松村雄基『スクール☆ウォーズ』で不良を演じながら、脳梗塞で倒れた祖母の在宅介護を10年続けて。還暦過ぎてもチャレンジする人生を
1980年代のドラマ『不良少女とよばれて』や『スクール☆ウォーズ』などに出演し、人気を博した俳優の松村雄基さん。歌手や書家としても活動の幅を広げる中、11月には舞台『クリスマス・キャロル』で主演を務めます。今年還暦を迎えるにあたり、芸能界入りのきっかけから2人暮らしをしていた祖母の介護を振り返りつつ、今後の活動について語ってもらいました。 (構成=上田恵子 撮影=本社◎奥西義和) 【写真】松村さんの壁ドン! * * * * * * * ◆「芸能界でやっていけると思った」と言われて 芸能生活を始めて今年で43周年。この11月に還暦を迎えます。もう還暦だなんて、誰よりも僕自身がビックリしています。(笑) この世界に入ったきっかけはスカウトでした。たまたま同級生の女の子のお母さんと今の事務所の社長が知り合いだった縁で、声がかかったのです。そのとき僕は14歳、中学2年生でした。 その同級生にはカッコイイ彼氏がいたため、後になって「なぜ彼氏じゃなく俺を推薦したの?」と聞いてみたところ、「彼には芸能界みたいな汚い世界に染まってほしくなかった。でも、あんたが生徒会長として演説をする姿を見て、この人ならやっていけると思った」と言われて。(笑) 確かに僕は当時、生徒会長をしていましたが、彼女は選挙の際、僕に対して不信任投票をしているんです。つまり好かれてはいなかった。推薦の理由を聞いても褒められているのかけなされているのかさっぱりわからず、ポカーンと話を聞いていたことを覚えています。(笑) 僕としては芸能界に興味がなかったので断わるつもりでいたのですが、一緒に暮らしていた祖母から「無下にお断りするのも失礼よ。お会いするだけお会いしてみなさい」と諭されて。後日、六本木にある喫茶店「アマンド」で、社長と面談することになりました。

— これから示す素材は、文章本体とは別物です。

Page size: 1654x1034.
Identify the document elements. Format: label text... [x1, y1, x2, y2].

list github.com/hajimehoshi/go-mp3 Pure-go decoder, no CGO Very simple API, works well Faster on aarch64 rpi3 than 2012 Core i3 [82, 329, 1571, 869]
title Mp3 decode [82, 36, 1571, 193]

◆高校生の時に、ドラマ『生徒諸君!』でデビュー 「好きな役者さんは?」「よく知りません」「歌手は?」「知りません」「好きな野球チームは?」「あまり野球は観ません」という感じで、社長との会話はまったく弾まず(笑)。でも逆にそれを面白い、新鮮だと感じてくれたのか、後日僕が学校に行っている間に社長自ら家に来て、祖母を説得したそうなんです。 最終的に、「今日一日社長さんとお話したけど、信頼できる人だと思うからやってみなさい」という祖母の鶴の一声で、僕は芸能の道に進むことになりました。社長と祖母の連携にまんまとはめられたような気もしますが、こうして43年も続けられているわけですから、二人の目は正しかったということになりますね(笑)。きっかけを作ってくれた同級生にも感謝しています。 それから2年間、新劇系の「劇団俳小」の聴講生として芝居を学び、1980年、高校2年生のときにドラマ『生徒諸君!』の沖田成利役でデビューしました。大阪から来たちょっとクールでアウトローっぽい学生の役で、皆さんに話題にしていただいたおかげか、すぐに次作となるドラマ『ぼくらの時代』への出演が決定。こちらも学園もので、教師役に国広富之さん、生徒役には時任三郎さんや柳葉敏郎さんがいました。 そのころ僕は一般の都立高校に通っていたのですが、仕事が忙しくなるにつれて徐々に学校に行けなくなって。高3の時の出席日数は、わずか50日でした。そこで当時、都立では唯一通信制の授業があった都立上野高校の4年生に編入。1年間通信で学び、なんとか卒業することができたのです。